Metabolic “flare” reactions, described as short-term disease progression immediately following initiation of a new endocrine therapy, are relatively uncommon. Serial FDG- and FES-PET scans have also been reported to demonstrate these “flare” reactions, and may be good predictors of response.[15,16] Further study on the use of identification of flare reactions with molecular imaging is necessary. The role and timing of serial PET imaging for assessment of response require further clarification. The FES standardized uptake value (SUV) level that reliably predicts response is also an area of ongoing research. Van Krutchen et al reported that an FES SUV below 1.5 predicted for lack of response to endocrine therapy in previously treated patients with ER-positive breast cancer. A low baseline FES may possiblyhelp determine which patients will not respond to endocrine therapy and might benefit from alternative therapies, such as chemotherapy. Also, in previously treated patients, the FES SUV level may allow for tailoring of the treatment regimen. Further larger, multi-institutional studies are necessary to address the question of what FES SUV value will reliably predict response.

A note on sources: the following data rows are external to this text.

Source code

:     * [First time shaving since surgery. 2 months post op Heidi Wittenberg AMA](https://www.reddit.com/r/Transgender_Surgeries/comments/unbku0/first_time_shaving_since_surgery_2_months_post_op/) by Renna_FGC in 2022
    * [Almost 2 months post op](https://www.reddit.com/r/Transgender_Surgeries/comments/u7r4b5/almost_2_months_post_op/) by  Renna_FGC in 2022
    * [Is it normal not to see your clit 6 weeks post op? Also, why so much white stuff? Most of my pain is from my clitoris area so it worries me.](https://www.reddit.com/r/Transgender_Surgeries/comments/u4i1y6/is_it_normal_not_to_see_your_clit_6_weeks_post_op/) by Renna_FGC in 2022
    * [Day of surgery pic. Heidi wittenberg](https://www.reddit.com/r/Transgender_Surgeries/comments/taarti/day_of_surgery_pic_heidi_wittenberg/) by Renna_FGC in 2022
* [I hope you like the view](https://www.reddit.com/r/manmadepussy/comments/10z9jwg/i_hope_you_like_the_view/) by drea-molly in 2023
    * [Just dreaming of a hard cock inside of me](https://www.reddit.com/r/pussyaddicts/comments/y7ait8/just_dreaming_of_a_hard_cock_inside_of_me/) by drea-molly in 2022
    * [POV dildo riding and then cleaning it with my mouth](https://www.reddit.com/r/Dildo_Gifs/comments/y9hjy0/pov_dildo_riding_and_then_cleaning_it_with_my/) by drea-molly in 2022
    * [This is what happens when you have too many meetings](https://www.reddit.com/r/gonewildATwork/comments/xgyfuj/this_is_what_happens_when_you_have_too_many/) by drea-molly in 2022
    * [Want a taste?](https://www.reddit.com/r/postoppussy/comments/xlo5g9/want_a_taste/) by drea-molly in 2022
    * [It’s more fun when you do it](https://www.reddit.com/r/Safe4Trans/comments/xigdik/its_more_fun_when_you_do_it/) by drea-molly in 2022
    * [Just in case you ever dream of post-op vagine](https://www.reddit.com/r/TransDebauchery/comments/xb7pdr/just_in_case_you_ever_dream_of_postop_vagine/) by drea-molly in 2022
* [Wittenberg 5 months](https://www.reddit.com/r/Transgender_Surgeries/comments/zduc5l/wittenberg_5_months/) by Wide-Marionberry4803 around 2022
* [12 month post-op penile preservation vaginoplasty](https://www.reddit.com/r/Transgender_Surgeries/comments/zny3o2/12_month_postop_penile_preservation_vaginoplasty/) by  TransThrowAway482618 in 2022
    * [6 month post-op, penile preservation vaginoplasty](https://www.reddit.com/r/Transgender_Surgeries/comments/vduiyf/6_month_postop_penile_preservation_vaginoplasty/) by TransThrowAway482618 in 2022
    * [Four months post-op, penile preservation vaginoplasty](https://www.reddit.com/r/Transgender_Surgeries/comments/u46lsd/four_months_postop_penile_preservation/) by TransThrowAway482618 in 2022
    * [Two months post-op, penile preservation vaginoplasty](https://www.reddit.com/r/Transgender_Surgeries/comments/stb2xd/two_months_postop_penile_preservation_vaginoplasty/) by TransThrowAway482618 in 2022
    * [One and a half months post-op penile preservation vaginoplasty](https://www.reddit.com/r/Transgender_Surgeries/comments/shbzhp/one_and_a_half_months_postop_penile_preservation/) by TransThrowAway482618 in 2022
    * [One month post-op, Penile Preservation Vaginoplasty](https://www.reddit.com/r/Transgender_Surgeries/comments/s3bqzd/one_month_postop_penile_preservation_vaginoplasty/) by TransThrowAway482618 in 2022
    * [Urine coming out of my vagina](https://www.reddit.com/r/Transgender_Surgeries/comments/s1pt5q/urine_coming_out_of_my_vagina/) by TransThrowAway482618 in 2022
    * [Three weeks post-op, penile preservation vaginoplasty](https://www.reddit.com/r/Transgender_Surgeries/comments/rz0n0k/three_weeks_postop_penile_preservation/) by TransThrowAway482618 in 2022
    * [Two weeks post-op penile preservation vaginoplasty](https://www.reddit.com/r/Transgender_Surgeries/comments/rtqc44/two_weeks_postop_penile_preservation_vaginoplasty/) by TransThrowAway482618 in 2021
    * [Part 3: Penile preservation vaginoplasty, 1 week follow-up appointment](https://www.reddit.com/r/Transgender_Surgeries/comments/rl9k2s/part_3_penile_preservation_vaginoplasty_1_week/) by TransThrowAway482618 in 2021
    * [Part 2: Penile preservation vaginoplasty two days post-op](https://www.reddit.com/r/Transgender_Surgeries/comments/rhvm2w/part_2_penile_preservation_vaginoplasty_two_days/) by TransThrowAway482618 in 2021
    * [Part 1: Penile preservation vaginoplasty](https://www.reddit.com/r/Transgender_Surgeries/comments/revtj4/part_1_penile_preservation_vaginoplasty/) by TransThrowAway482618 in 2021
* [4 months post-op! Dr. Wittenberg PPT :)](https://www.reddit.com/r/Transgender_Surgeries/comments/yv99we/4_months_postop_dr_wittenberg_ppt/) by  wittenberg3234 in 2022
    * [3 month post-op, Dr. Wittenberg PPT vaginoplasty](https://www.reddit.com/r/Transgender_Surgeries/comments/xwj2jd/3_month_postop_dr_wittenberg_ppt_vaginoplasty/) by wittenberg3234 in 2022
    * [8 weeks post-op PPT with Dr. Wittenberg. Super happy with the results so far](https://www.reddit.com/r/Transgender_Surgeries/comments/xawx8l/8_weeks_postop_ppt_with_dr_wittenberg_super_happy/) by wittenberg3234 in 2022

One of the newest PET imaging technologies is FLT-PET, which has been the subject of very limited studies to date. The small studies with FLT-PET demonstrated that reduction in FLT correlated with response to treatment. However, a recent study with FDG- and FLT-PET presented at the San Antonio Breast Cancer Symposium in 2013 demonstrated that only change in FDG-and not FLT-was associated with time to progression.
Molecular imaging allows accurate detection of metastatic disease. It also allows for noninvasive assessment of tumors and is a predictor of response to therapy. The authors of this review highlight the promises of molecular imaging through review of the published literature and identification of areas of future study. Further larger, prospective studies are necessary that will help determine the role of these imaging studies for both research and clinical practice. In this modern era of targeted therapies, molecular imaging holds promise in helping guide treatment for patients with metastatic breast cancer.
Financial Disclosure: The author has no significant financial interest or other relationship with the manufacturers of any products or providers of any service mentioned in this article.